CAMBRIDGE CITY — Long before there was a new business, there was a family farm with a distinctive single windmill in the middle of the lane. Amber Morford said if her family ever started a business, she would call it Lonely Windmill Farm.

Sure enough, her idea came to fruition with Lonely Windmill Farm Goat Milk Soap, owned by Amber and husband Greg at 265 N. Germantown Road. Their small sons, Gideon, 6; Lincoln, 4; Canaan, 3 and Deacon, 18 months, get into the act by helping out and even trying their hands at milking the family's goats.

The family resides on part of Amber's family's farm, founded by great-great-great-grandfather Park Ammerman. Amber grew up in the area and Greg is from Connersville. Her folks are Jamie and Amy Fagan and his are Jim and Pam Morford.

Beginnings

 
The couple got their first goat in 2009. "We like to be self-sufficient," says Amber, a stay-at-home mom who homeschools the boys as well as raises a large garden and cans from it besides. Greg works as a designer at Fayette Tool in Connersville. He is a graduate of Indiana University East. She attended Ozark Christian College in Missouri.

Amber had always wanted to make soap so they gave it a try using the goat's milk in 2010. At first they shared it with family and friends and then started doing craft shows which expanded with the family's production and success. They were recently invited to have their soap and related products at Warm Glow, just off Interstate 70 at the Centerville exit, giving them a national market that passes through the Warm Glow complex.

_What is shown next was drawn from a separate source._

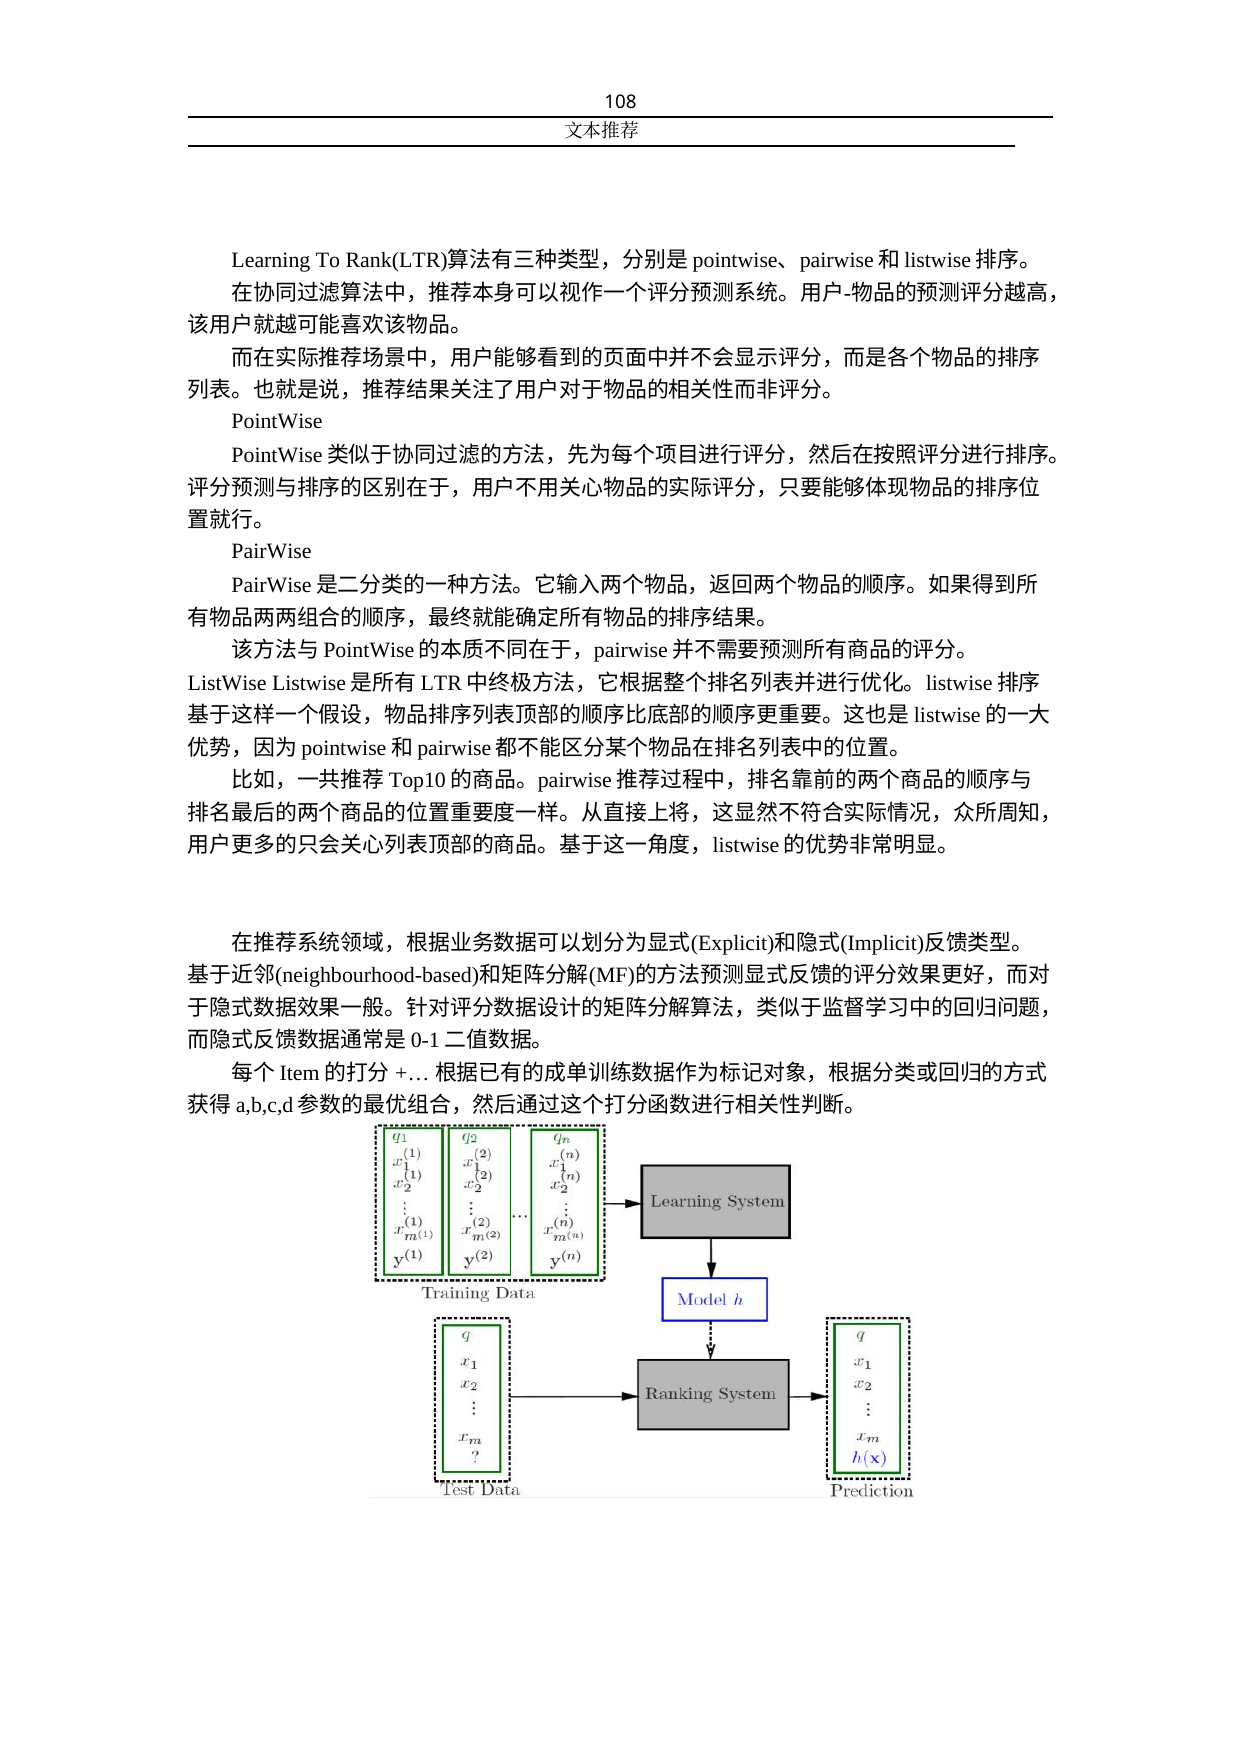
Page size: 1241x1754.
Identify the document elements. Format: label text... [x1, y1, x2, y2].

All milk for the soap products come from their own herd of Alpine goats which includes five milkers. The goats are milked by hand twice a day, generally by Amber. The boys come along, playing in the barn, the barnyard and with the family dog, Winchester, or the barn cats.

"It's something we can all do as a family," Amber says of the business. "The kids come with us to the craft shows."

Long-range, the couple would like to open a storefront business that would allow for Greg to leave his day job to work with the soap full time. As it is now, often they have a goal of making 120 bars a day. The soap is made in the family kitchen from scratch using raw ingredients and it takes six weeks to cure.

And yes, they use the products themselves. Says Greg, "We get all the scratch and dent bars."


In addition to the business side, Amber likes the people side of the business and knowing what goes into the products. The products, she says, have been beneficial to people with sensitive skin, for example. "We enjoy helping people move to a healthier lifestyle."

Teamwork 

The family freezes the excess goats' milk so they can continue making soap during the two winter months that they let the goats rest from milking duties. A goat can produce two gallons of milk a day. The Morfords also have chickens and rabbits. They find it interesting that Amber's grandfather on the other side of the family was a dairy farmer for 60 years.

They offer 12 regular scents and an additional four for the holidays. Oatmeal Milk & Honey is the best seller, and all are made without synthetic colorants.

Greg graduated from Connersville High School in 1997 and Amber from Hagerstown in 2004. They met when Greg worked on her grandpa's dairy farm and she told a cousin that she wanted to marry him. "So 10 years later, we did," she says. Amber is 28, Greg is 35 and they have been married for seven years.

"We work together," says Greg. "It's a good team."